8 October 2004 A director of software giant Oracle has testified that the company’s $7.7 billion cash offer to acquire business applications vendor PeopleSoft may not be its final bid.
Oracle director Joseph Grundfest made the statement in a trial in Delaware this week. Oracle wants the court to remove two outstanding hurdles to its acquisition its rival: a ‘poison pill’ stock provision and a customer rebate guarantee.
“We’ve never said that $21 [$7.7 billion in total] per share was the final offer,” stated Grundfest. But when challenged about whether PeopleSoft shareholders should expect the value of the bid to move up or down, Grundfest commented: “We haven’t said anything publicly about that.”
Oracle’s victory in the antitrust case launched by the US Department of Justice, followed by the firing of PeopleSoft CEO Craig Conway, had led some commentators to suggest that the only issue preventing the deal closing, was price.
But there is little agreement about what the price should be. PeopleSoft’s board has consistently argued that Oracle’s bid undervalues the company. PeopleSoft recently reported better than expected financial results. The board has also indicated it would accept the bid if it felt the price was right.
In recent weeks, PeopleSoft’s shares have been trading above the $21 level of Oracle’s offer. But some financial analysts have said the figure has been artificially bolstered by the Oracle offer.

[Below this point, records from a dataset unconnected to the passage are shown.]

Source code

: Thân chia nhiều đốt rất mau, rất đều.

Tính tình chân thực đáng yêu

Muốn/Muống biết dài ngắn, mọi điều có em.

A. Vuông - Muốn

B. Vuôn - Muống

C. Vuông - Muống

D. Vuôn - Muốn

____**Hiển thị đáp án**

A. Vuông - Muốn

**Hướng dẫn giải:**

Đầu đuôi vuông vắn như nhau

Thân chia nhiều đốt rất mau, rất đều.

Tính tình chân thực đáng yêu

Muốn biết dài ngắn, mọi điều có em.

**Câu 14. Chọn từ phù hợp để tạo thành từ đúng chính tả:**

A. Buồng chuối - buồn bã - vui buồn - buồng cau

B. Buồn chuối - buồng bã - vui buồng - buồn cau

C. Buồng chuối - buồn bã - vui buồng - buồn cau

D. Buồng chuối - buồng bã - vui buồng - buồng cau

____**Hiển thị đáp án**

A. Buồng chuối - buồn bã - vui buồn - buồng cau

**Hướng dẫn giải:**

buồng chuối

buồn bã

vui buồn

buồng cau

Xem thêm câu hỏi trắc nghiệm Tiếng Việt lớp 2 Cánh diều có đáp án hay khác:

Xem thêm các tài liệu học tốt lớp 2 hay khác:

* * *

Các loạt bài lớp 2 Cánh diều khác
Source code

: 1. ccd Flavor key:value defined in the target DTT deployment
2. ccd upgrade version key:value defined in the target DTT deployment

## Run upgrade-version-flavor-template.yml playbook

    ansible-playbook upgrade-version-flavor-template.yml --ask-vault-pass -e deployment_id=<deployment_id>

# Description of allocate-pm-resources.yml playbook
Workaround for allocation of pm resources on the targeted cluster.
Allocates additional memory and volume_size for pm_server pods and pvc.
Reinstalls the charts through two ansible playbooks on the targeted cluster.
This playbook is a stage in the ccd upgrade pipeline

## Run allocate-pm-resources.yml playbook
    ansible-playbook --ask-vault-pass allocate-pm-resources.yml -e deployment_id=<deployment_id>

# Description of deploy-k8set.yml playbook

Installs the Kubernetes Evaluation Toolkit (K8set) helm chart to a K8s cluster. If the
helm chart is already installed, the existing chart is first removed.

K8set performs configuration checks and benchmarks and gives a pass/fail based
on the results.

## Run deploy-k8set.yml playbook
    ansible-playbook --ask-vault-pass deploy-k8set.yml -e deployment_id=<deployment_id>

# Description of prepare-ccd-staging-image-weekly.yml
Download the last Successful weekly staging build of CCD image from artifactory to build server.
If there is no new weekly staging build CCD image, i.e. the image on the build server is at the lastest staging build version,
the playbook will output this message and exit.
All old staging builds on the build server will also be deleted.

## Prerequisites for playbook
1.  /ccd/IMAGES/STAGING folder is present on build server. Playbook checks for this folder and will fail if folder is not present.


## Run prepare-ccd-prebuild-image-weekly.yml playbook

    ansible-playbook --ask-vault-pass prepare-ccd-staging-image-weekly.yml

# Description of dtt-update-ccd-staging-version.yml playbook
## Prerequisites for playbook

Meanwhile, Oracle’s Grundfest, said the PeopleSoft Customer Assurance programme threatened Oracle’s ability to close the merger because of “the mushrooming potential size of the risk that we have to address”.
Under the programme, PeopleSoft customers qualify for up to five times the price of their software in the event of a takeover where the buyer discontinues product support. This could potentially amount to a liability of more than $2 billion for Oracle.
Oracle has also extended its current bid offer of $7.7 billion to PeopleSoft’s board of directors until 22 October. The offer was due to expire today (18 October, 2004).